(SELECTED TEXT begins)
Type II deficiency states are usually the result of single amino acid changes that result in functional deficits in a molecule that is otherwise synthesized and secreted into plasma in a normal fashion. The variant antithrombin molecules may have abnormalities at the reactive site or the heparin binding site.

There also exists a third category of type II deficiency where multiple or ‘pleiotropic' abnormalities affect the reactive site, the heparin binding site or the plasma concentration. Type II heparin binding site variants are not associated with a high risk of thrombosis unless the affected individual is a homozygote.¹⁴

Acquired causes of antithrombin deficiency

• Neonates: Neonates are particularly vulnerable because of the reduced level of antithrombin at birth (30-50% of adult levels), even in healthy, full-term babies. However, healthy newborns do not have the thrombotic tendency noted in adults with similarly reduced values because of simultaneous reductions in their procoagulant levels and perhaps due to a protective role of alpha2-macroglobulin as a thrombin inhibitor in the neonate and in childhood. Antithrombin levels depend on the gestational age of the newborn, and they rise to approximately 60% of adult levels 1 month after birth. Genetic mutations also influence this level, but the superimposition of serious illnesses, which can further reduce antithrombin, due to increased consumption, decreased production, or both, can have significant consequences.
• Acute respiratory distress syndrome (ARDS): ARDS is a known secondary cause of antithrombin deficiency and is a major cause of both morbidity and mortality in the newborn. Extracorporeal membrane oxygenation used in the treatment of respiratory failure can be associated with reduced antithrombin and thrombotic events. Other causes of acquired reductions of antithrombin in neonates include sepsis, asphyxia, liver disease, other causes of DIC, and maternal preeclampsia or eclampsia.
• Pregnancy: No substantial reduction of antithrombin occurs during normal pregnancy. However, pregnancy-induced antithrombin deficiency is more likely to be seen in twin and triplet pregnancies.¹⁷ Diseases associated with pregnancy, such as eclampsia, hypertension of pregnancy, hepatopathy characterized by elevations in liver enzymes, and DIC, can also reduce antithrombin levels. In these conditions, low-grade activation of coagulation with consumption of antithrombin is evident before gross deterioration of coagulation parameters occurs.
(SELECTED TEXT ends)
(DATA FOR REVIEW begins)
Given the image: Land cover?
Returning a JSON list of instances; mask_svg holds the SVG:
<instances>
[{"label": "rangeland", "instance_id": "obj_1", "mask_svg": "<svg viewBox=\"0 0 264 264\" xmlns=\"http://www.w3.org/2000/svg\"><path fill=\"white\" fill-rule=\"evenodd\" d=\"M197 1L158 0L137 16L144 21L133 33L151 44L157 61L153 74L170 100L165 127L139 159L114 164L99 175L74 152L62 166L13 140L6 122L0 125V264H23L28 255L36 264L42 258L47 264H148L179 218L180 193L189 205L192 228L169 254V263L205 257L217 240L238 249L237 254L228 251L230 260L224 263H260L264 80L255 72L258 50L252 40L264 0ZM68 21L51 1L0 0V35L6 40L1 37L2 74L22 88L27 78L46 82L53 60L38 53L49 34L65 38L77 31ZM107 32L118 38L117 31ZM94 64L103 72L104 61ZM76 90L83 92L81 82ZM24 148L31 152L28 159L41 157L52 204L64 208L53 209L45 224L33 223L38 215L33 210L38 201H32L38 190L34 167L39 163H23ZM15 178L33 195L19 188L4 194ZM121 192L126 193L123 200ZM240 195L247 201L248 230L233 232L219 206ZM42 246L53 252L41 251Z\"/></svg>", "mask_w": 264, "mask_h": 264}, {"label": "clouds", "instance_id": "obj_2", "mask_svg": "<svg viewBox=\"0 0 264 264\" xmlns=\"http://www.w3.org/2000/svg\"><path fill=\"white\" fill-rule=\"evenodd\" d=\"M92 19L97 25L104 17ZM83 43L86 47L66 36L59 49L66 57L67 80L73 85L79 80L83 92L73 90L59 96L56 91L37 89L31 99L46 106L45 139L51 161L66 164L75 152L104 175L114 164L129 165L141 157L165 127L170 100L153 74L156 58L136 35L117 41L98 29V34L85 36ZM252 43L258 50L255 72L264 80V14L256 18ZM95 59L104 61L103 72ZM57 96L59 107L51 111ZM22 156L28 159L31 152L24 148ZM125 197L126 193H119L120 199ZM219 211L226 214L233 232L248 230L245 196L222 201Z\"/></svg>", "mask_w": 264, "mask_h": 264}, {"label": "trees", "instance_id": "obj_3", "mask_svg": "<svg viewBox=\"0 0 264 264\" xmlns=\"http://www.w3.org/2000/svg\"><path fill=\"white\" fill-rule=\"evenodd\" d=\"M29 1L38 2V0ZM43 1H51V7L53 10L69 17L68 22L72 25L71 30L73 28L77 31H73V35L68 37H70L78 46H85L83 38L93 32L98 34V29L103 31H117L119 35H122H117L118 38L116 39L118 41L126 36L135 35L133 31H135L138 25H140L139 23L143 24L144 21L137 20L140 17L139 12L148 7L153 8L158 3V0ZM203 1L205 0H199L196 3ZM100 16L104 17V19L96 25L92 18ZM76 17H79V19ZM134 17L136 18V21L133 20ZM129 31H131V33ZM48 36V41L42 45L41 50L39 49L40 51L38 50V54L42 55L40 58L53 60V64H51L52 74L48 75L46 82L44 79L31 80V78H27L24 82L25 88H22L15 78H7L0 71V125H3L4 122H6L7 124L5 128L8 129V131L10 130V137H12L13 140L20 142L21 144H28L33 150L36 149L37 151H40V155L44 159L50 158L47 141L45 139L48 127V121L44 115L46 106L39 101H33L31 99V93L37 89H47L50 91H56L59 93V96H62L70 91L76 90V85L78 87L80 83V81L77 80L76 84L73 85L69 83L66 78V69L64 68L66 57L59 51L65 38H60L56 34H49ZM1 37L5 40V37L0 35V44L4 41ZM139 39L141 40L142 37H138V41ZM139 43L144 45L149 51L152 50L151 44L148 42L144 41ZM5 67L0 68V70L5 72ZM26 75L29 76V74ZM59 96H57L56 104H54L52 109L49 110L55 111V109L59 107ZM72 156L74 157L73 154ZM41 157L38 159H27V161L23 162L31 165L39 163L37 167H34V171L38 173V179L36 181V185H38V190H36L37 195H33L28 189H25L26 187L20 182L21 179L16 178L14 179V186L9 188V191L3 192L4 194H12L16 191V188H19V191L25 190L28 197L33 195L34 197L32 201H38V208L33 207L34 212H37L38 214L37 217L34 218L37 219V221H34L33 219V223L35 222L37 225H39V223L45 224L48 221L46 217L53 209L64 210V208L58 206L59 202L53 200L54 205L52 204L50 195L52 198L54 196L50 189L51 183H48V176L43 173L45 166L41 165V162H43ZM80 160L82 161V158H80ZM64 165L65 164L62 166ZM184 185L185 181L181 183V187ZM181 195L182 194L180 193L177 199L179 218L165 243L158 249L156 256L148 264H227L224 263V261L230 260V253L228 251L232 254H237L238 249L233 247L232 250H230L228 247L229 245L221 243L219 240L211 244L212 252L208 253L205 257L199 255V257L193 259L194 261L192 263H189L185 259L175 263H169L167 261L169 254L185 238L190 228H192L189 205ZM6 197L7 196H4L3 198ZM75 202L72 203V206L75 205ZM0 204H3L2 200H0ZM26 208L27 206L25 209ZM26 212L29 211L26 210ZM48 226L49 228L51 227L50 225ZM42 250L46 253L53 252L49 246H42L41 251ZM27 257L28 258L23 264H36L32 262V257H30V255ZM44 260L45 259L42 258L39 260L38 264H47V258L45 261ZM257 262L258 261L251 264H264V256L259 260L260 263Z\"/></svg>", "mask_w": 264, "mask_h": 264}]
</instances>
(DATA FOR REVIEW ends)
TASK PROMPT
Please state whether each statement below agrees with the antithrombin deficiency text above, answering yes or no and quoting the words of the text that decide it. 1. Type II heparin binding site variants carry a high risk of thrombosis in heterozygotes. 2. About one month after birth, antithrombin levels reach roughly 60% of adult levels. 3. Normal pregnancy brings a substantial drop in antithrombin.

OUTPUT
1. No: "Type II heparin binding site variants are not associated with a high risk of thrombosis unless the affected individual is a homozygote."
2. Yes: "they rise to approximately 60% of adult levels 1 month after birth."
3. No: "No substantial reduction of antithrombin occurs during normal pregnancy."